%%

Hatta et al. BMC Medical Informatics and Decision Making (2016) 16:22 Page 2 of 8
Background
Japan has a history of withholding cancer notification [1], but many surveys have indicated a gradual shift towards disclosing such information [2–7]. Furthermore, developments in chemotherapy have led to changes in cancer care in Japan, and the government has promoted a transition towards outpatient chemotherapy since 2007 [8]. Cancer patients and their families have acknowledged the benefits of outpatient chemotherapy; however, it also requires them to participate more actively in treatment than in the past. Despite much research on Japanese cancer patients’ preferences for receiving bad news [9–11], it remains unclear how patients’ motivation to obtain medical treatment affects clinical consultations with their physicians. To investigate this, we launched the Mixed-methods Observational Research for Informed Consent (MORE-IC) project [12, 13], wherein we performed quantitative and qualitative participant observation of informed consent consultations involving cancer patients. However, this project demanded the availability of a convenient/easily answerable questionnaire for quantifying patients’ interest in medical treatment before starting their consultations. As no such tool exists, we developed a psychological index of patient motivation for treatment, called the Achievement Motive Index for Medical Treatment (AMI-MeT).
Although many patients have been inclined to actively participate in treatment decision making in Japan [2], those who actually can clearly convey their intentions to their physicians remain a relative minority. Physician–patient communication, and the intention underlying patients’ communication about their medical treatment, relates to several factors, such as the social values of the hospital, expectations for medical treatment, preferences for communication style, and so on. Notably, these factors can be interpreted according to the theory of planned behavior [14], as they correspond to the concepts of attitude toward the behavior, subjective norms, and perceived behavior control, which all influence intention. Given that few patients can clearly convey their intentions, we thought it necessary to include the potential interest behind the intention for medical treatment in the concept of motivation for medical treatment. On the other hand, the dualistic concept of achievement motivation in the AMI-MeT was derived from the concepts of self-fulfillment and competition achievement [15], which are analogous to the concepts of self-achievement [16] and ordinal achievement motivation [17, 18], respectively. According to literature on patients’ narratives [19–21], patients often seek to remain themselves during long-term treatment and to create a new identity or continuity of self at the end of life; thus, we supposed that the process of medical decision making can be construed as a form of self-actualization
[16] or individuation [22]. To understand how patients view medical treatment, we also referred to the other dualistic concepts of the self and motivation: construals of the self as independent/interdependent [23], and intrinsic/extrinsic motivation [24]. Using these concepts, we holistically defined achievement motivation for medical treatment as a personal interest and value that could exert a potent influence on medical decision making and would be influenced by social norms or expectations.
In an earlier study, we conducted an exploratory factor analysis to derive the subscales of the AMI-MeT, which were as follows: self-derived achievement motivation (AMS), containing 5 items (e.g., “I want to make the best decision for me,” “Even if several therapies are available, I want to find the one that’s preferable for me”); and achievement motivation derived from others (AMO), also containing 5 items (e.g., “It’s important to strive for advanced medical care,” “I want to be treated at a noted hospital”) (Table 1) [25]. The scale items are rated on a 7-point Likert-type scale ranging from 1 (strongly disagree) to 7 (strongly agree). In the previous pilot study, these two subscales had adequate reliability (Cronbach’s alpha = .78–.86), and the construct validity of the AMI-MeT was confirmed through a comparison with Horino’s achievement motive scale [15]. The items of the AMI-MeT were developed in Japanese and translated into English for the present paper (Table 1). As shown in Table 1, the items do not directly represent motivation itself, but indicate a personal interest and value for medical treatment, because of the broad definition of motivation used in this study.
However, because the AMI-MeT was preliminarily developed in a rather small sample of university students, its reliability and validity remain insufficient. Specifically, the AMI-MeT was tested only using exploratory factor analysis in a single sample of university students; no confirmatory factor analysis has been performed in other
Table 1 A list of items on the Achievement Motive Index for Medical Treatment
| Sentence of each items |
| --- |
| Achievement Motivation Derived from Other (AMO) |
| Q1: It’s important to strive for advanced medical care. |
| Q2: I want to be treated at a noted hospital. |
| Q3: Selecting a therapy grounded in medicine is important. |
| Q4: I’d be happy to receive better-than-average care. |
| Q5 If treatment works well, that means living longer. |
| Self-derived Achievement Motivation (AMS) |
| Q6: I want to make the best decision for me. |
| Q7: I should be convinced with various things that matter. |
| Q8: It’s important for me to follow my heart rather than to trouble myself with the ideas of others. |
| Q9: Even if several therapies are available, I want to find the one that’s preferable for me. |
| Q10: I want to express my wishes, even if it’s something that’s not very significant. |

%%
%%

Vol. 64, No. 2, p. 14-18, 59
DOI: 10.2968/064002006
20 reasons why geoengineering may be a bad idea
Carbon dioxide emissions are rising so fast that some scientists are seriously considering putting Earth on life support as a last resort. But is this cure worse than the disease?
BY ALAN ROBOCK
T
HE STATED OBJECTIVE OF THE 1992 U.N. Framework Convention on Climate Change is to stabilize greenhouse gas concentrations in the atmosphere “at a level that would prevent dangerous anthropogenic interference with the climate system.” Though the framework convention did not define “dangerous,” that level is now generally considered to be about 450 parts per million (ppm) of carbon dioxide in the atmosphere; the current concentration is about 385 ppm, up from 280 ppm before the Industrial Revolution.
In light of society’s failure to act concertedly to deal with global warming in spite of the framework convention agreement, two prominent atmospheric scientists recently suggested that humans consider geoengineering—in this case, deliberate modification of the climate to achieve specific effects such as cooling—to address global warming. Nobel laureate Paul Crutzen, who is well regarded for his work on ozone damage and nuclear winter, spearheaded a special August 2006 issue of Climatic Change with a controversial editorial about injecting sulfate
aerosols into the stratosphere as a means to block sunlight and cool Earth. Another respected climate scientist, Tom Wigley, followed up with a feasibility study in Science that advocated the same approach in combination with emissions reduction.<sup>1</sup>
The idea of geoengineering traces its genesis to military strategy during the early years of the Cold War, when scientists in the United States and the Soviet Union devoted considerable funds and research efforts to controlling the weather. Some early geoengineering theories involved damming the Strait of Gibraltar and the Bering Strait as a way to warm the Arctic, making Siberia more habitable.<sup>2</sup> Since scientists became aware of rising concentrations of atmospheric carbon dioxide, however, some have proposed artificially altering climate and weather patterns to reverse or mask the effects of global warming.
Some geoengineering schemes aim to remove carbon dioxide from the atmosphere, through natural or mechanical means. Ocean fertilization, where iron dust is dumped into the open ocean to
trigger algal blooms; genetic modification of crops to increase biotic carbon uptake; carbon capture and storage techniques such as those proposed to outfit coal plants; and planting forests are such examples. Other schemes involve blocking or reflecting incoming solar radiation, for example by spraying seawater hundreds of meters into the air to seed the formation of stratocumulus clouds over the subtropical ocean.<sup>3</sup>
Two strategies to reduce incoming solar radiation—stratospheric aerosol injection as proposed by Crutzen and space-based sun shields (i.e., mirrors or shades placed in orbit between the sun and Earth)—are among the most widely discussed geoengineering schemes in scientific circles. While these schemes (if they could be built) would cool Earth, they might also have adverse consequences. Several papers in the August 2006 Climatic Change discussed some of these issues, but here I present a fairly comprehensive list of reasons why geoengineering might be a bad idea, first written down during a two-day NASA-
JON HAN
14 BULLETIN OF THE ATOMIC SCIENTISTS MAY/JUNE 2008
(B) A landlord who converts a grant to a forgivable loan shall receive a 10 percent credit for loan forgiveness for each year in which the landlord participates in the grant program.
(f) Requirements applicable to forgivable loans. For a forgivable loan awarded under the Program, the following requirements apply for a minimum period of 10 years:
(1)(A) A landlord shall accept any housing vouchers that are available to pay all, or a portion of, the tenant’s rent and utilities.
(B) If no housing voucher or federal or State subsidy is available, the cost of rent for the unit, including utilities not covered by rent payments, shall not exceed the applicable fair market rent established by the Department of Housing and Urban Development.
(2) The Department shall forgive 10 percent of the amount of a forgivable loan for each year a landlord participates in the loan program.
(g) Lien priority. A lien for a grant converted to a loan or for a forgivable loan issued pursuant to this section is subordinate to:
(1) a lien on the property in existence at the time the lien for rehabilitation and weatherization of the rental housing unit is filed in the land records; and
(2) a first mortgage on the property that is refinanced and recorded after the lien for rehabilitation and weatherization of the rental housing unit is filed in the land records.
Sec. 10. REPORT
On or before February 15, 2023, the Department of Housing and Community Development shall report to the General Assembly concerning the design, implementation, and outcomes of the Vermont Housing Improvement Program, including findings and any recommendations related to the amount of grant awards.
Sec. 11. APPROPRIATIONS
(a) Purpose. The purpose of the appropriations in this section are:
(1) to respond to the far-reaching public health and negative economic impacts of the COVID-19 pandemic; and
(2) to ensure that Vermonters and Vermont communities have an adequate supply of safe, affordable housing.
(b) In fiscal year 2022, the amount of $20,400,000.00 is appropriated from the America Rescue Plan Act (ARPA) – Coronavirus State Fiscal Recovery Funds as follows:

%%
%%

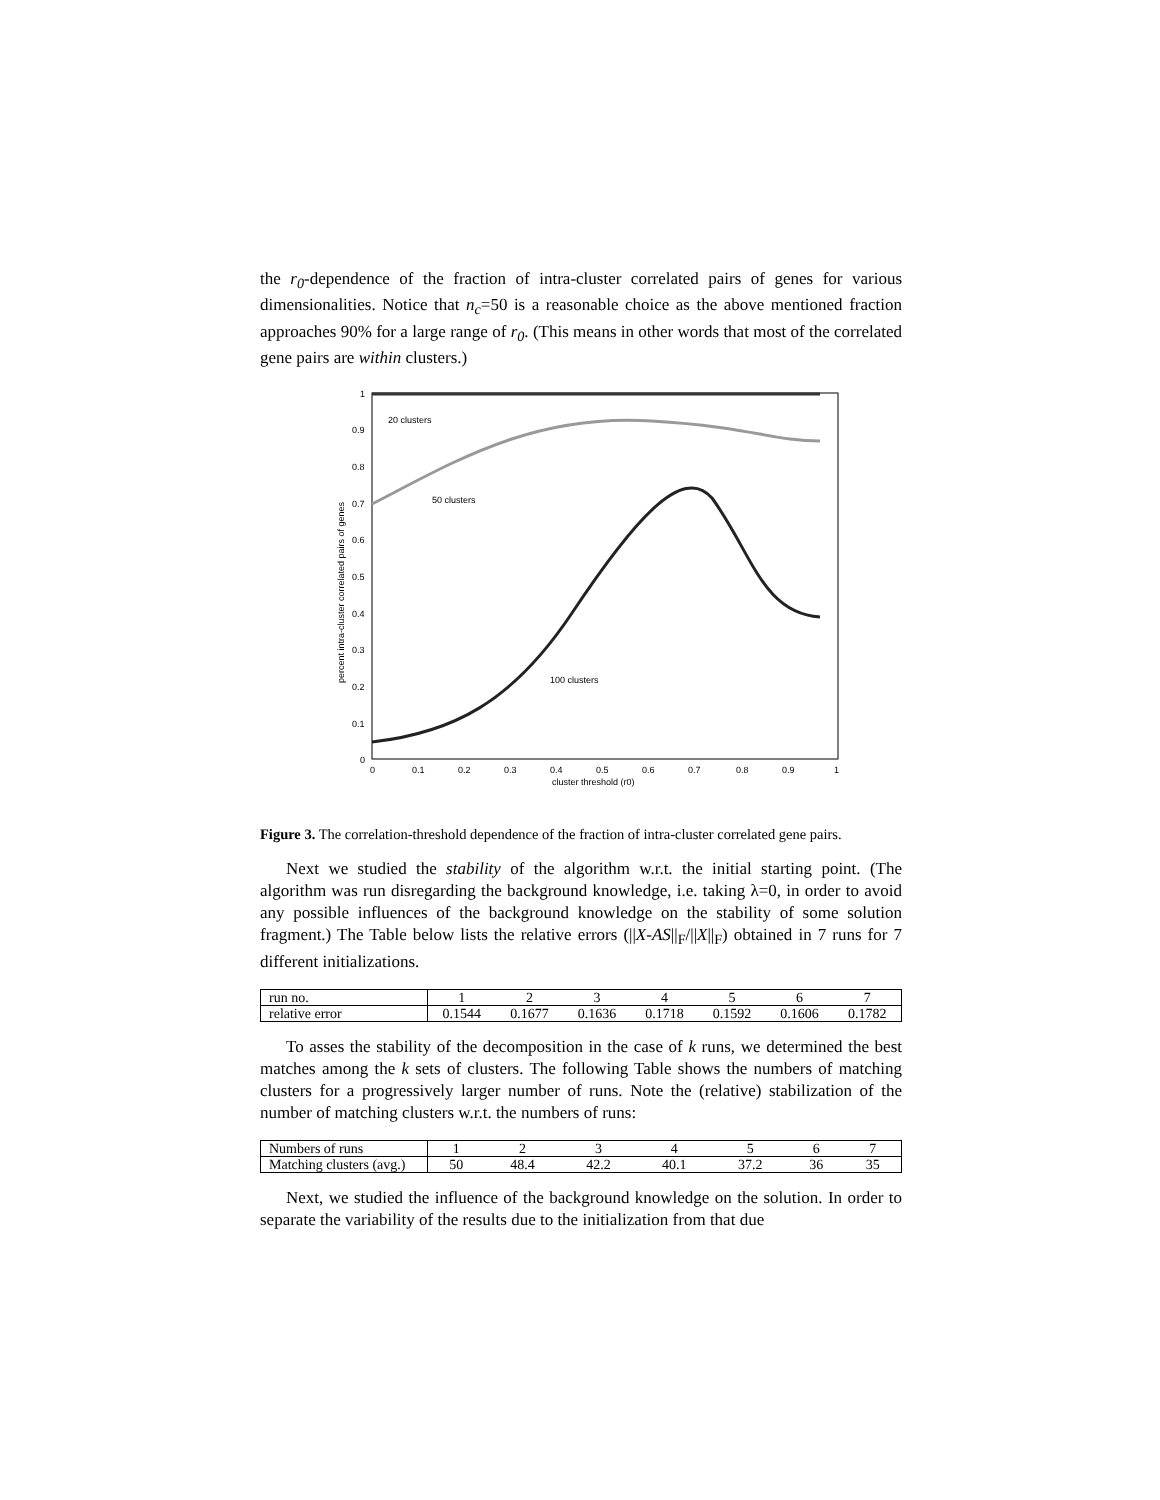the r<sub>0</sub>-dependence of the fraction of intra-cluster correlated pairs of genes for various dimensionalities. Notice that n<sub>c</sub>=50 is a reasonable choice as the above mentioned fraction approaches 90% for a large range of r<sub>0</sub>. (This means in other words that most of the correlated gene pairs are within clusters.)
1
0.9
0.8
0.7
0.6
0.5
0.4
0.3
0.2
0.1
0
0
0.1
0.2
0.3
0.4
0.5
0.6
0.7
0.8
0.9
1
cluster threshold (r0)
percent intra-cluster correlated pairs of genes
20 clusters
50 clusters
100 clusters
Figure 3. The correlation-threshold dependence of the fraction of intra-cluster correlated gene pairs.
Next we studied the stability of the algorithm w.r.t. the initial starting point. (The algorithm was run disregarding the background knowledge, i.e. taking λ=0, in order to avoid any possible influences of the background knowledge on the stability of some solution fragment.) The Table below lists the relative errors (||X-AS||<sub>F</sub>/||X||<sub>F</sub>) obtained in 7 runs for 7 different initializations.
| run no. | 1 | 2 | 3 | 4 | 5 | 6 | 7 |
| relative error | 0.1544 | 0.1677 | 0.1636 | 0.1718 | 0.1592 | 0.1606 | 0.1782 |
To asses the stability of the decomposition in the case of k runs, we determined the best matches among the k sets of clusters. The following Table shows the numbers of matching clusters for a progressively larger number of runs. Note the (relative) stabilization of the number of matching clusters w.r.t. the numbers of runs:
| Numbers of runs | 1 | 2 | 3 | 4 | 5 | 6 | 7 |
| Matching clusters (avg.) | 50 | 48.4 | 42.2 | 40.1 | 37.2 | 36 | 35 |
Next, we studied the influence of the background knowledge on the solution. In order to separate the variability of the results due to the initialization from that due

%%

Each line holding the word "receive" must be pulled from the records.

| Q4: I’d be happy to receive better-than-average care. |
(B) A landlord who converts a grant to a forgivable loan shall receive a 10 percent credit for loan forgiveness for each year in which the landlord participates in the grant program.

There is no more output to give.